◆ STUDY TEXT
* * * *

KUALA LUMPUR: With Over RM13.3 billion of prime Kuala Lumpur real estate, KLCC Property Holdings Bhd (KLCCP) could be repackaging the assets under a real estate investment trust (REIT) structure.

KLCCP announced yesterday that its board had instructed management to explore a corporate structure of a REIT in order to optimise shareholder value.

“If KLCC Property injects its prime assets into a REIT, it will be the largest in Malaysia. There is no comparison for KLCC REIT, because there are no other assets like it out there. It would be a strategic move to list the KLCC-related properties as a REIT,” said an analyst with a local bank-backed research house.

The crown jewels of KLCCP are the Petronas Twin Towers and the Suria KLCC mall, which have a fair value of RM6.4 billion and RM3.74 billion respectively in its books. However, KLCCP only holds 50.5% and 60% stakes in the two properties, bringing its stake in the properties to RM5.48 billion.

The group’s total diluted holdings are worth RM8.02 billion. Combined, the group’s stakes in various properties in KL’s Golden Triangle alone are worth some RM7.6 billion based on valuations done in January 2011, excluding Menara Dayabumi.

The suggested KLCCP REIT would easily dwarf the existing REITs as well as the upcoming IGB REIT, which is expected to have a market capitalisation upwards of RM4.6 billion.

Pavilion REIT, Sunway REIT and Capitamalls Malaysia Trust have respective market capitalisations of RM3.36 billion, RM3.59 billion and RM2.82 billion.

KLCCP’s main shareholder, Petroliam Nasional Bhd (Petronas), which has a 52.29% stake in the group, is poised to reap a significant cash payout from the restructuring.

IGB Corp Bhd is expected to raise around RM770 million in cash from the injection of its Mid Valley Megamall and The Gardens Mall assets worth RM4.6 billion into IGB REIT.

“It is too early to speculate how much cash Petronas will extract from injecting its assets into the REIT. The cash raised could go towards funding the development of Lot D1, located opposite Mandarin Oriental and Phase 3 of DayaBumi,” noted the analyst.

He added that KLCCP’s shareholders definitely stand to benefit from the move, in the form of higher dividend payouts.

REITs have to pay out at least 90% of their earnings and in return, do not get taxed. KLCCP has a dividend yield of 4.88%.

Yesterday’s announcement lifted KLCCP’s share price by 11.66% to RM4.31. This still values the company at 0.62 times the value of its seven major properties in the city centre.

When KLCCP was listed in August 2004 at RM1.67 a share, it raised RM766 million. Independent valuations in 2003 valued KLCCP portfolio properties at around RM4.1 billion, which at the time did not yet include Menara 3 Petronas, which was completed some two years ago.

The IPO took place at roughly 0.41 times the value of KLCCP’s main properties at the time.

* * * *

◆ DIRECTIVE 1
Could you write out, word for word, the part of the KLCCP article that opens with the words containing "The group’s total" and closes with "from the restructuring."?
The KLCCP article has no connection to the listing that comes after it.

Excerpts from a dataset
* * * *

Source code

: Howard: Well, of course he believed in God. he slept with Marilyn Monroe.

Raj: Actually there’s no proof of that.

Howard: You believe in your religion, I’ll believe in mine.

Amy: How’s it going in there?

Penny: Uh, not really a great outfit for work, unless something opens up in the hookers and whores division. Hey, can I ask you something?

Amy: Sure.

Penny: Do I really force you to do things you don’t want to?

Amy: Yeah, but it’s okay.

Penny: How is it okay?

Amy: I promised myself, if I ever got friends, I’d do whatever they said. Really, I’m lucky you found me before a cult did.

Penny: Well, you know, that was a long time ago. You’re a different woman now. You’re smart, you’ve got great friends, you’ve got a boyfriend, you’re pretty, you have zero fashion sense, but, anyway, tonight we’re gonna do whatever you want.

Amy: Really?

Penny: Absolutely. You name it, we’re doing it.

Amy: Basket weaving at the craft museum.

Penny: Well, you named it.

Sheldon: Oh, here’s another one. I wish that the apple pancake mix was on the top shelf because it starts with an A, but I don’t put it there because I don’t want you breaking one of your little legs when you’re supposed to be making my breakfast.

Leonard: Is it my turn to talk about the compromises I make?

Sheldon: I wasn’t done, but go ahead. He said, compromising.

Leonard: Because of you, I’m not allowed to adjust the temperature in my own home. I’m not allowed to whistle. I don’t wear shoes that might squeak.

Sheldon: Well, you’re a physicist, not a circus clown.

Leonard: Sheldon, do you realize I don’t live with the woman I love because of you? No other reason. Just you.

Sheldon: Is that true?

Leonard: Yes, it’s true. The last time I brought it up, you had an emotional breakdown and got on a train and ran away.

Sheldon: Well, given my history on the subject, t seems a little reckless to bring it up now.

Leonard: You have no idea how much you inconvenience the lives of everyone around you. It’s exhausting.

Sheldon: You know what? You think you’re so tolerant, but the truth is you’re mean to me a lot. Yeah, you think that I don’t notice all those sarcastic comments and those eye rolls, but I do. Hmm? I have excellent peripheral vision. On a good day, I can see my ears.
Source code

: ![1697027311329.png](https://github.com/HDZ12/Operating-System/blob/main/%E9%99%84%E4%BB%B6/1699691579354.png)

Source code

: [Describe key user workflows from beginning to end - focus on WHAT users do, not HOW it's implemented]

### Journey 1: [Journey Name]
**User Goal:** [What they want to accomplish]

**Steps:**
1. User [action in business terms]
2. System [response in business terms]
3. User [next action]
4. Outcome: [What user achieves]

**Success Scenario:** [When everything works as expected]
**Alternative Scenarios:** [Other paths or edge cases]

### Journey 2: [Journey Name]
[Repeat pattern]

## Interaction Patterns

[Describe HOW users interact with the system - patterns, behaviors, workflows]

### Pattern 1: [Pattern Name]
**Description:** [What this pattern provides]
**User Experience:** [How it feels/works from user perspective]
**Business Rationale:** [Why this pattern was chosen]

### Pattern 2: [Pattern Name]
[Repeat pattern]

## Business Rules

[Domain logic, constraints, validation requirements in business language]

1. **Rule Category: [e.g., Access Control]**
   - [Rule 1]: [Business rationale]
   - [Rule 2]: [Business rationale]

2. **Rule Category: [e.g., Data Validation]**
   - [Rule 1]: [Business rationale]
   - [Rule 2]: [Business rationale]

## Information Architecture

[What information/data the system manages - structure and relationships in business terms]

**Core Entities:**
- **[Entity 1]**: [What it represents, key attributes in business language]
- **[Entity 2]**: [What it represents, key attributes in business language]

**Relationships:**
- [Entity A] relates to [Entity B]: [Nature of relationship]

* * * *

◆ DIRECTIVE 2
Can you give again, unchanged, the lines of the listing from its very first line through the line containing "Penny: How is it okay?", both ends included?

◆ PROBLEM SOLUTION 1
The group’s total diluted holdings are worth RM8.02 billion. Combined, the group’s stakes in various properties in KL’s Golden Triangle alone are worth some RM7.6 billion based on valuations done in January 2011, excluding Menara Dayabumi.

The suggested KLCCP REIT would easily dwarf the existing REITs as well as the upcoming IGB REIT, which is expected to have a market capitalisation upwards of RM4.6 billion.

Pavilion REIT, Sunway REIT and Capitamalls Malaysia Trust have respective market capitalisations of RM3.36 billion, RM3.59 billion and RM2.82 billion.

KLCCP’s main shareholder, Petroliam Nasional Bhd (Petronas), which has a 52.29% stake in the group, is poised to reap a significant cash payout from the restructuring.

◆ PROBLEM SOLUTION 2
Source code

: Howard: Well, of course he believed in God. he slept with Marilyn Monroe.

Raj: Actually there’s no proof of that.

Howard: You believe in your religion, I’ll believe in mine.

Amy: How’s it going in there?

Penny: Uh, not really a great outfit for work, unless something opens up in the hookers and whores division. Hey, can I ask you something?

Amy: Sure.

Penny: Do I really force you to do things you don’t want to?

Amy: Yeah, but it’s okay.

Penny: How is it okay?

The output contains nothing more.